GIVEN RECORDS:
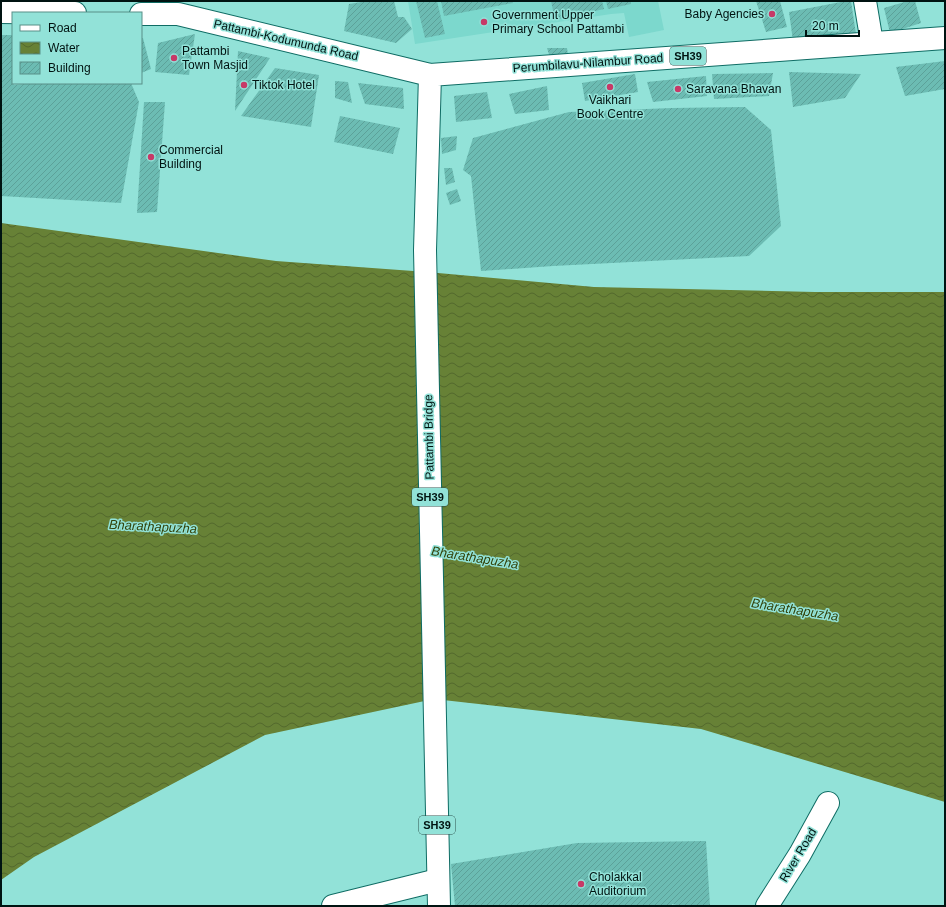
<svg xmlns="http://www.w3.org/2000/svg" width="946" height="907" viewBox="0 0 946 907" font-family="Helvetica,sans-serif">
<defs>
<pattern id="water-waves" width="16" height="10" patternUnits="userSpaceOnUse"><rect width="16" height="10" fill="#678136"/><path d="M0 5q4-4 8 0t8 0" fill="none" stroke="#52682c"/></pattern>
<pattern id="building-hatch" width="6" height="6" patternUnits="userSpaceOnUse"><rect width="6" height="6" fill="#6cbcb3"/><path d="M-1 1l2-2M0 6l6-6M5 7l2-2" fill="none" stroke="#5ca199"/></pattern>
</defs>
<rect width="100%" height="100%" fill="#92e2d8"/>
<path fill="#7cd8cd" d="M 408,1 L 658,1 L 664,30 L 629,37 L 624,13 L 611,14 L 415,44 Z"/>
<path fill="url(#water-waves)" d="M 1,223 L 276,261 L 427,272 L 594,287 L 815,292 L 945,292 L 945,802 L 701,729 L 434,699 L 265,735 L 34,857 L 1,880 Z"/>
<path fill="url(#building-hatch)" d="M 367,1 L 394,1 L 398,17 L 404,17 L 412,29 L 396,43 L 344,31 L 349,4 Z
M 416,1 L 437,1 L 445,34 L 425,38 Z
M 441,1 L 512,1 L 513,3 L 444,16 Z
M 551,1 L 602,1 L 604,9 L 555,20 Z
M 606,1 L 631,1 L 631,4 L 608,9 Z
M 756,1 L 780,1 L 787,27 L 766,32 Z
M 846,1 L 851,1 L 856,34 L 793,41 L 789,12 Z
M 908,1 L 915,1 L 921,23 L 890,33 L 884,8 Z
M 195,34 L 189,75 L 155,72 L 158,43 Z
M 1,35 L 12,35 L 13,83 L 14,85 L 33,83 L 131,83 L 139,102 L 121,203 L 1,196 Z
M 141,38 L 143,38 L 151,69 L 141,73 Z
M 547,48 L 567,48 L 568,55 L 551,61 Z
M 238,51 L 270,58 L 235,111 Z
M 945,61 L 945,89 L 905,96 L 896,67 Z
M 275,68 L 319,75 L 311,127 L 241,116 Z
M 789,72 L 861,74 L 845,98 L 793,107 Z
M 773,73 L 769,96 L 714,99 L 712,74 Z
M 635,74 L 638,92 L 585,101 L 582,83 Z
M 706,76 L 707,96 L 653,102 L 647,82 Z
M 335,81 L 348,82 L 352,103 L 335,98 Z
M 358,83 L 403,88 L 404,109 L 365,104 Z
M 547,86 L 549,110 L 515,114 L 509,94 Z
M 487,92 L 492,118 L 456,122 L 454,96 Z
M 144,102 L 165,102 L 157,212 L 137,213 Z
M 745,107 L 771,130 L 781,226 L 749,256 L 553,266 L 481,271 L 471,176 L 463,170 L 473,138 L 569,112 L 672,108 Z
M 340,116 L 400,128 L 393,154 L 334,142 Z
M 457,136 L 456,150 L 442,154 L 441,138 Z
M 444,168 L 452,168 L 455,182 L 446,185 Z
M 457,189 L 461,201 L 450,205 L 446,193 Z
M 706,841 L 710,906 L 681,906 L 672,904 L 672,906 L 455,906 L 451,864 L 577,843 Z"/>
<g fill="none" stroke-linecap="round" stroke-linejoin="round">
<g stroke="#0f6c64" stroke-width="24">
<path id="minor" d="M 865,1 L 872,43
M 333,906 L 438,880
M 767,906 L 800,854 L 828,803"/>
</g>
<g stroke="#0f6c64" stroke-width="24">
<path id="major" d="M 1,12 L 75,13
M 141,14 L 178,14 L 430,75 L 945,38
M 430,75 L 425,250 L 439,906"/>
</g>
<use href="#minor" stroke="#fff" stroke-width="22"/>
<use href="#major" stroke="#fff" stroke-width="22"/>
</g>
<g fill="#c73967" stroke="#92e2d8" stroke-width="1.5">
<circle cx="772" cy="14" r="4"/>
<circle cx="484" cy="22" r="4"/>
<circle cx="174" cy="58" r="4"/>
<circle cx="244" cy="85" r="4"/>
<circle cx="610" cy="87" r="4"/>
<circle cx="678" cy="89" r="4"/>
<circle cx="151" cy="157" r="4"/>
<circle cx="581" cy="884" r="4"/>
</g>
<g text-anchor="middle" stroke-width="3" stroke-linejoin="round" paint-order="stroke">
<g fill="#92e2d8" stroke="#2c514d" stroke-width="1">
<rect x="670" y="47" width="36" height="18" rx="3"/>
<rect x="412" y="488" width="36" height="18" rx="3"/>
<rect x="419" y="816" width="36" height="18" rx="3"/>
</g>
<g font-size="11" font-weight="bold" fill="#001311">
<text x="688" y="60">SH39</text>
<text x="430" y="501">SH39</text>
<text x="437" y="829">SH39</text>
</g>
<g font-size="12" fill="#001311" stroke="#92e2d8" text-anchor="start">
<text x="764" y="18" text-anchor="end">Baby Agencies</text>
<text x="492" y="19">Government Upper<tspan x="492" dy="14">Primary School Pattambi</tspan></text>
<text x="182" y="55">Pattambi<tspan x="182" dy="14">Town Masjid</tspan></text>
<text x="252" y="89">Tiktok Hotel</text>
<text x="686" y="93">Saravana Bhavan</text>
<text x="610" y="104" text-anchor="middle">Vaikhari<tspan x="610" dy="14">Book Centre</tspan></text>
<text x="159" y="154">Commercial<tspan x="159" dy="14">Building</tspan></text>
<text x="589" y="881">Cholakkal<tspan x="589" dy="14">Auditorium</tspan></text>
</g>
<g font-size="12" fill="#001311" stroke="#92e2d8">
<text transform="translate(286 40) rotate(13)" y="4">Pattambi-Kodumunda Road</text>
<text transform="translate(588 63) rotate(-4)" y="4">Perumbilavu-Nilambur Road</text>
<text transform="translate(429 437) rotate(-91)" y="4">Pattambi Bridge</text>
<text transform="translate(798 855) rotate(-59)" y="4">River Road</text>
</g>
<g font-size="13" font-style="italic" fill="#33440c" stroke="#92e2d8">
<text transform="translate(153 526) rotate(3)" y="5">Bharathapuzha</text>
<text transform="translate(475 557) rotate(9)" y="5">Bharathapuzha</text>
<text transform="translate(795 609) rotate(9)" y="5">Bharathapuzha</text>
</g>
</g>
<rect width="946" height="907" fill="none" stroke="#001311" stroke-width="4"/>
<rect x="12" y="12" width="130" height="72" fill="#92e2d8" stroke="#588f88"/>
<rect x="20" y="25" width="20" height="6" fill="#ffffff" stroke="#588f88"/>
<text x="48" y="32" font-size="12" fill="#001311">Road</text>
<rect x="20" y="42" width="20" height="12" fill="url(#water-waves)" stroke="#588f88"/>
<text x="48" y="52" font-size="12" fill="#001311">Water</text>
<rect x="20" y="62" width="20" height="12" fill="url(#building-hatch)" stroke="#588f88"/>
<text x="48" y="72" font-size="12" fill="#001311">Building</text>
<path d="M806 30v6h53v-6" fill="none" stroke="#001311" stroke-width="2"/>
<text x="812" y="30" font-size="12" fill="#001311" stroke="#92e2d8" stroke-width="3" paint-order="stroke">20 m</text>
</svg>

...

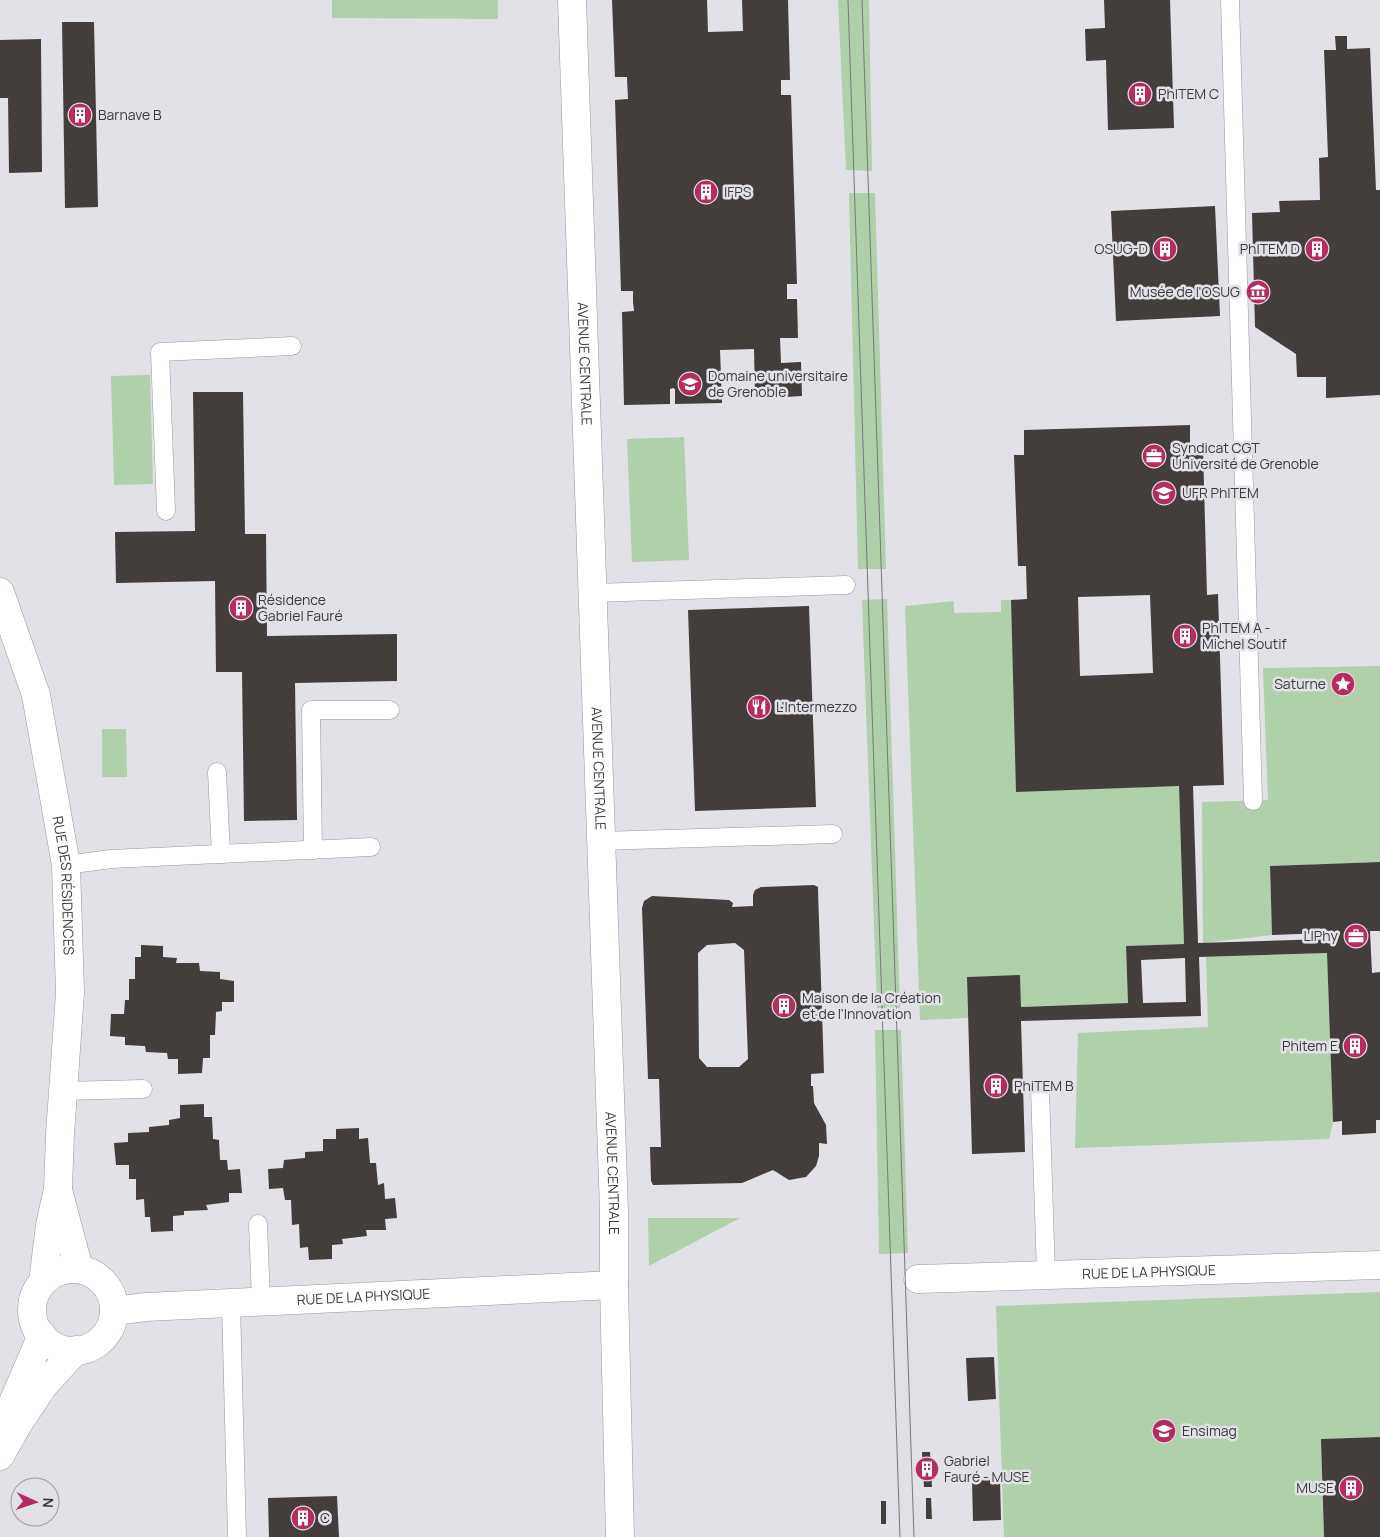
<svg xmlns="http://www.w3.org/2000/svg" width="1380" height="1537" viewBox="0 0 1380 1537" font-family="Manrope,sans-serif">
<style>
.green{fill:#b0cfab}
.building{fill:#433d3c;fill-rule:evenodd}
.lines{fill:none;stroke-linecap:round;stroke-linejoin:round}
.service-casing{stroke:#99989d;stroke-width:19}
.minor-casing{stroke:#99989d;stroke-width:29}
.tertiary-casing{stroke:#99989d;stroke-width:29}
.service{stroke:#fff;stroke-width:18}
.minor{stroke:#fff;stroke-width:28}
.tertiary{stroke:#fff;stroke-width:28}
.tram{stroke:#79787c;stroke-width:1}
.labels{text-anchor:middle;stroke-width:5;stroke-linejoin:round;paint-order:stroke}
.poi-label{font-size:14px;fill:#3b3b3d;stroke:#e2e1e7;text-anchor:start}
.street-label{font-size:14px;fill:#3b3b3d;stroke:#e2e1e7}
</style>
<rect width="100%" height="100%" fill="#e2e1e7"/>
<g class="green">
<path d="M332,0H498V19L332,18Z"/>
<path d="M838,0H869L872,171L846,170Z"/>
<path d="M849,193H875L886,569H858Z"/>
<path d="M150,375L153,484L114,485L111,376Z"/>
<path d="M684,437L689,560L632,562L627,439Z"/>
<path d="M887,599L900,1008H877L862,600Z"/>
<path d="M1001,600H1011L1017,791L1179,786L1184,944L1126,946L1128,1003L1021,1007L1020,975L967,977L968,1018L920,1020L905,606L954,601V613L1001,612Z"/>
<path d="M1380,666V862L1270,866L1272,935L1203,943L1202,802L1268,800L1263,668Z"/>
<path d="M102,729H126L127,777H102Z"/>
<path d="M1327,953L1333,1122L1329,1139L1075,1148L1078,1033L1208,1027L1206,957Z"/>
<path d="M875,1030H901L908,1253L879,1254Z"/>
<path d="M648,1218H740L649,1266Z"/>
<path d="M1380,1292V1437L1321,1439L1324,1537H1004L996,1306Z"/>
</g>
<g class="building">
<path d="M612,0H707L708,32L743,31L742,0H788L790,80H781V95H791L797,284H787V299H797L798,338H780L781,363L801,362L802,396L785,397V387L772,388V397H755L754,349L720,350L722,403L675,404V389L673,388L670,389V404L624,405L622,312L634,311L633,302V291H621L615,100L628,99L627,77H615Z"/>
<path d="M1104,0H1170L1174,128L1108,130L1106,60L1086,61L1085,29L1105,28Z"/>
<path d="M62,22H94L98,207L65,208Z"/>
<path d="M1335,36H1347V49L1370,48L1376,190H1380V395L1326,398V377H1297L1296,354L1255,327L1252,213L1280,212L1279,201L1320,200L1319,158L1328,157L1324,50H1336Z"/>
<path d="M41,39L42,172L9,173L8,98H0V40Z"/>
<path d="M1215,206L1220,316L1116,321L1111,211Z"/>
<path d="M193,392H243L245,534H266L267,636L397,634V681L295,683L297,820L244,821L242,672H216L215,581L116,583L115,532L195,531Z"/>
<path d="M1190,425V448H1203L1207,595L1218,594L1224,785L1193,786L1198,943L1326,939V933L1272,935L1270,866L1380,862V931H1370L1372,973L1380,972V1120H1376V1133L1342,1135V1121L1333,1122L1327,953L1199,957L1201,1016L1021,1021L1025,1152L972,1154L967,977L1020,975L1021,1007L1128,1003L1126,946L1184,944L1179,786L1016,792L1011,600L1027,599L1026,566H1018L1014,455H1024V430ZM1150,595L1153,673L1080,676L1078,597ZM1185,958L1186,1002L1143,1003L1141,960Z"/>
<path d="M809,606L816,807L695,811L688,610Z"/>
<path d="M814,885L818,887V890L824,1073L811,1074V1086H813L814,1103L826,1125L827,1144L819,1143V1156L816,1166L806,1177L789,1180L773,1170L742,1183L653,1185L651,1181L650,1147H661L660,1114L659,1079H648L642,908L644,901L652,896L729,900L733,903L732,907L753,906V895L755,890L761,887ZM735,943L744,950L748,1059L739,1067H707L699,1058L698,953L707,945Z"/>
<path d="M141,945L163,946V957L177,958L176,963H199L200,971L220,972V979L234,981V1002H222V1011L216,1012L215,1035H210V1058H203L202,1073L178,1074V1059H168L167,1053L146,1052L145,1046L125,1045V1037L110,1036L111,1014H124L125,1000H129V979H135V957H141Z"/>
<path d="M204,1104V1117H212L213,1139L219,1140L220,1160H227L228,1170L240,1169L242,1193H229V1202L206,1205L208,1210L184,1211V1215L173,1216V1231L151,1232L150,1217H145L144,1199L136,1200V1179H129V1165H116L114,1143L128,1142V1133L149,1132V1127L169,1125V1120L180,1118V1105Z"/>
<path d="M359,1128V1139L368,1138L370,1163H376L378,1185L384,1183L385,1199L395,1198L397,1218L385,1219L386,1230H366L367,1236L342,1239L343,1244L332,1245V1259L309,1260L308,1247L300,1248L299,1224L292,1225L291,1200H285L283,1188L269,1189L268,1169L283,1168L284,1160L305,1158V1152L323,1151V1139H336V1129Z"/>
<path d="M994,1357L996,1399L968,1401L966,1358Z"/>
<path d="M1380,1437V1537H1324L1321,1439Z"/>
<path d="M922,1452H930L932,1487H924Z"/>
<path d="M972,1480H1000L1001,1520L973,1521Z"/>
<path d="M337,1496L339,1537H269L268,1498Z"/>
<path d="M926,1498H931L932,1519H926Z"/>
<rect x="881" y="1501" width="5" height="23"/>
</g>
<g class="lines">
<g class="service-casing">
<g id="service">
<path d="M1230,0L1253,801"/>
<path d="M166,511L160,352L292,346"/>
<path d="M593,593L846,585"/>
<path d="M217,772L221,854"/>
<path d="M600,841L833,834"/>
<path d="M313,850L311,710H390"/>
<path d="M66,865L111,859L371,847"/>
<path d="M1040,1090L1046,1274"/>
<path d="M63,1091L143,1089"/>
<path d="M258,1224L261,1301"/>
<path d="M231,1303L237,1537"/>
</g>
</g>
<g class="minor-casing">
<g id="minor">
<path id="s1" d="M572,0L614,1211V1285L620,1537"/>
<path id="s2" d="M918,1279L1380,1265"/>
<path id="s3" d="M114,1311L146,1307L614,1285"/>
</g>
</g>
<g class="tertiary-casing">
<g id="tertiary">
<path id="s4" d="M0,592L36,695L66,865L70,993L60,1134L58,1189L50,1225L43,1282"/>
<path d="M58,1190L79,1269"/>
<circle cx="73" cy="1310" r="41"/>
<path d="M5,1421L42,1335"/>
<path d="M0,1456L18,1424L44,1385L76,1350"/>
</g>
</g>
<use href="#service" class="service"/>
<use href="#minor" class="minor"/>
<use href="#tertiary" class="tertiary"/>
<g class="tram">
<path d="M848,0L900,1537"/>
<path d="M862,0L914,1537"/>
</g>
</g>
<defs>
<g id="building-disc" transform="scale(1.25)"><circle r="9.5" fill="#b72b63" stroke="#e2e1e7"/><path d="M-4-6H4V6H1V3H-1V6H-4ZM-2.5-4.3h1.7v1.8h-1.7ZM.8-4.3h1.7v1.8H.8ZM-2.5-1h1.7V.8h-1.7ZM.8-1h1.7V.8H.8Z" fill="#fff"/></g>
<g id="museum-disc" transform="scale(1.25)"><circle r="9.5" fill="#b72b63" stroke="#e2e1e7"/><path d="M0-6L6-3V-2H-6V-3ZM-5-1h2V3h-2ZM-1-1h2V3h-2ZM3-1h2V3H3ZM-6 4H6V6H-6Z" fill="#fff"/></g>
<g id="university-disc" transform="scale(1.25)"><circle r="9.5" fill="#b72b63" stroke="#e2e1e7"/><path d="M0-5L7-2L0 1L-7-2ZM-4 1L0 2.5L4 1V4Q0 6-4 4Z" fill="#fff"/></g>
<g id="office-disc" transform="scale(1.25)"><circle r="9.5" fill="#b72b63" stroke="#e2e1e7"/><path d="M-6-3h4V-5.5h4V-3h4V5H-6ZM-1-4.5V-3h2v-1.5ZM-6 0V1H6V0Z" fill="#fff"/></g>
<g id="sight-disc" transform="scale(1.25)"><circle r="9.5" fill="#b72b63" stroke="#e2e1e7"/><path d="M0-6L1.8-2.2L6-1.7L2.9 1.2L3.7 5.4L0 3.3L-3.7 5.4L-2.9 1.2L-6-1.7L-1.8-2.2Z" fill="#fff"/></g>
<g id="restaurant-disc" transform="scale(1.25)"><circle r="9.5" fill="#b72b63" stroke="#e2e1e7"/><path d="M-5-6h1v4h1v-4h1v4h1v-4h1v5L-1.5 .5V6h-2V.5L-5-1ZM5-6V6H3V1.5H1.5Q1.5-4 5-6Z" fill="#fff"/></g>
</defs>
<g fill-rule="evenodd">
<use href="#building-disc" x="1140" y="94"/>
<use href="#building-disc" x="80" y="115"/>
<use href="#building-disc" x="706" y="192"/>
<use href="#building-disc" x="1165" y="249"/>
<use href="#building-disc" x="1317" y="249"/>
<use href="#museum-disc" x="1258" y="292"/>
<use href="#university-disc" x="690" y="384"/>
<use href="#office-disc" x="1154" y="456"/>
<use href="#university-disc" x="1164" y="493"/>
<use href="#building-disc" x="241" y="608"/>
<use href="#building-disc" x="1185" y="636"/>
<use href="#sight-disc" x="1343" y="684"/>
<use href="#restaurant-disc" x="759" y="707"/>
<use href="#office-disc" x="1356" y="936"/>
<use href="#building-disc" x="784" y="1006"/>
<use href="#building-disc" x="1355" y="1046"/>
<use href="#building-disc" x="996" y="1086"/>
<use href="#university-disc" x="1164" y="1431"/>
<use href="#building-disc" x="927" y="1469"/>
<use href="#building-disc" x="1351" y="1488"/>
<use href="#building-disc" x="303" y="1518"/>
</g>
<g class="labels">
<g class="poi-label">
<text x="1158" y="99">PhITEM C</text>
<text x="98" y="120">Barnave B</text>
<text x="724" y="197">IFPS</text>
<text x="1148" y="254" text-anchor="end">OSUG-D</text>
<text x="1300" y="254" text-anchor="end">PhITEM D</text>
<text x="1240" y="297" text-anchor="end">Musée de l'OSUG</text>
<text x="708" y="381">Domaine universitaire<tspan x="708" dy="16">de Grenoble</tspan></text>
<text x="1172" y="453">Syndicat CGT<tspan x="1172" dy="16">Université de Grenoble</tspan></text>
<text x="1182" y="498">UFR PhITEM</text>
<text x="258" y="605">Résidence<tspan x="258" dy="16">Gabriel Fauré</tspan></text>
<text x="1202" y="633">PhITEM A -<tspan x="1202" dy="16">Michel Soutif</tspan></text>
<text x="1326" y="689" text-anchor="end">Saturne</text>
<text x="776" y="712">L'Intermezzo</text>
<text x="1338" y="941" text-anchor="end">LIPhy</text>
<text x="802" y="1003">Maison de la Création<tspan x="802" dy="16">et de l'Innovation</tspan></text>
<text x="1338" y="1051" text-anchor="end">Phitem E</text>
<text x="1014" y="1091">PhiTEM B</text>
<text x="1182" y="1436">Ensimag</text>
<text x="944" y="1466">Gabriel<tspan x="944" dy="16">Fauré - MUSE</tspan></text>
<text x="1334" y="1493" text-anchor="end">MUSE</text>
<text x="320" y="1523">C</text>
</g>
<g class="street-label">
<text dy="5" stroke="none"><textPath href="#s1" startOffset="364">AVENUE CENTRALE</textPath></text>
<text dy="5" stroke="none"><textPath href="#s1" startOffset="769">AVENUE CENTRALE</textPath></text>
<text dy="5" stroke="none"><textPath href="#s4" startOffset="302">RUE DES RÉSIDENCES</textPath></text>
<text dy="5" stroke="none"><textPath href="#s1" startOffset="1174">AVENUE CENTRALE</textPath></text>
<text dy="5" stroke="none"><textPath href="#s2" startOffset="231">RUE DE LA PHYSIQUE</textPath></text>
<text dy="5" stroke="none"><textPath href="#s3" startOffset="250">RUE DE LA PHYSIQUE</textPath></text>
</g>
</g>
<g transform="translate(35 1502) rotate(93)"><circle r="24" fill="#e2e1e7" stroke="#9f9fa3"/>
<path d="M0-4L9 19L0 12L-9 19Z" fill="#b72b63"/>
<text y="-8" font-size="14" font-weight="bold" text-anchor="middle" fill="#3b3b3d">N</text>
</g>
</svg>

ASSIGNMENT: For the lines above, output exactly those from the line containing "M 745,107 L" through the line containing "M 333,906 L 438,880", and skip the others.

WRITTEN ANSWER:
M 745,107 L 771,130 L 781,226 L 749,256 L 553,266 L 481,271 L 471,176 L 463,170 L 473,138 L 569,112 L 672,108 Z
M 340,116 L 400,128 L 393,154 L 334,142 Z
M 457,136 L 456,150 L 442,154 L 441,138 Z
M 444,168 L 452,168 L 455,182 L 446,185 Z
M 457,189 L 461,201 L 450,205 L 446,193 Z
M 706,841 L 710,906 L 681,906 L 672,904 L 672,906 L 455,906 L 451,864 L 577,843 Z"/>
<g fill="none" stroke-linecap="round" stroke-linejoin="round">
<g stroke="#0f6c64" stroke-width="24">
<path id="minor" d="M 865,1 L 872,43
M 333,906 L 438,880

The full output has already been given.